Lesson Learned: Don’t Exceed Binding Authority

Lesson Learned: Don’t Exceed Binding Authority

All independent insurance agents have worked without binding authority.  Even some agency contracts specifically note that there is no binding authority on the part of the agent. On the other hand, binding authority is given to many agents and if you are one of them, you need to realize that there is some risk to using that authority. It is particularly important that you do not exceed that authority and act within its limitation at all times.

Your risk of exposure under your E&O insurance for insurance agents continues from the time you issue the binder until the written policy has been issued.  Once the formal policy has been issued, the binder is extinguished and merges with the actual policy.

Here is an example of an insurance agent exceeding his binding authority which led to an E&O insurance claim being filed against him. Review the facts and the E&O insurance prevention tips that follow. Learn all you can about reducing your exposure to any E&O insurance claim.

Claim Description: An insurance agent met with a homeowner whose house was under construction. The agent bound the homeowners policy for $1.5 million when the agent had binding authority only for a maximum of $750,000. Any amount over $750,000 required authority from the underwriting department of the carrier. Other violations of the underwriting guidelines compounded the problem. First, the construction of the home had not been completed at the time the policy was bound. Second, the homeowners had no intention of occupying the residence within 30 days of the inception of the policy. The carrier paid the homeowners claim and sued the insurance agent under his E&O insurance policy for reimbursement alleging that the agent had exceeded his binding authority.  The E&O insurance claim cost was in excess of $1 million.

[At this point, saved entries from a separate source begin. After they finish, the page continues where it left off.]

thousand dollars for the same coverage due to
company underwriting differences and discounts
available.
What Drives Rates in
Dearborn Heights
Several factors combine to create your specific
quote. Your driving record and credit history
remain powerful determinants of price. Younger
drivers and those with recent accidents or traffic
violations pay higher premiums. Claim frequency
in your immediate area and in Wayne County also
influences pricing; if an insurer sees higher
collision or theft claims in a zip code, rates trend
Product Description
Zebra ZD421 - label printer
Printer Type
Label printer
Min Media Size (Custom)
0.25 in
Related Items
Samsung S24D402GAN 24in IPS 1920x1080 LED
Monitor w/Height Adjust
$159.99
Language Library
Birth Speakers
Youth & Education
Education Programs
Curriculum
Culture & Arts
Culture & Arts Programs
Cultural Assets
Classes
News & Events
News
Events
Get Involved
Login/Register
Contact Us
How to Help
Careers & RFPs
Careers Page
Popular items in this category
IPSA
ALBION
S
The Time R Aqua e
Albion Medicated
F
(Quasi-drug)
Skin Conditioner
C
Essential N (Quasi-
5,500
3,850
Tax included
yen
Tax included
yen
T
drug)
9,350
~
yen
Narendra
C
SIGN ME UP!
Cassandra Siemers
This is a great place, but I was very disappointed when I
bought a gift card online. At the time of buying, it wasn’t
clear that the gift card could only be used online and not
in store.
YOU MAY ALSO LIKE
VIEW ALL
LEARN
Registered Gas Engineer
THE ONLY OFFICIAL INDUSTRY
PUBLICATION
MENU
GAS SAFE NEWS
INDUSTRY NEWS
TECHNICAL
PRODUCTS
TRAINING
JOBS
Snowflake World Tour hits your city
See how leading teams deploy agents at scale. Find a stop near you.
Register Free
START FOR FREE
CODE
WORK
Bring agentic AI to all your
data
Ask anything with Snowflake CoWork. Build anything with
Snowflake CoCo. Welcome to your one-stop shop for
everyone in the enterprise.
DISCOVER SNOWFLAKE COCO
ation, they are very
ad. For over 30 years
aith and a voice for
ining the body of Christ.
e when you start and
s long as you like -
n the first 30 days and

E&O Insurance Prevention tip: Know if you have binding authority and, if you do, do not exceed it. If you have any questions at all, contact the underwriting department.  Reduce all oral binders to writing and make it very clear that any promise made is consistent with the terms of the policy that will ultimately be issued.  Give the insured the opportunity to review an exemplar policy including the terms and conditions of the policy. Make a note that the insured either reviewed the exemplar or chose not to do so.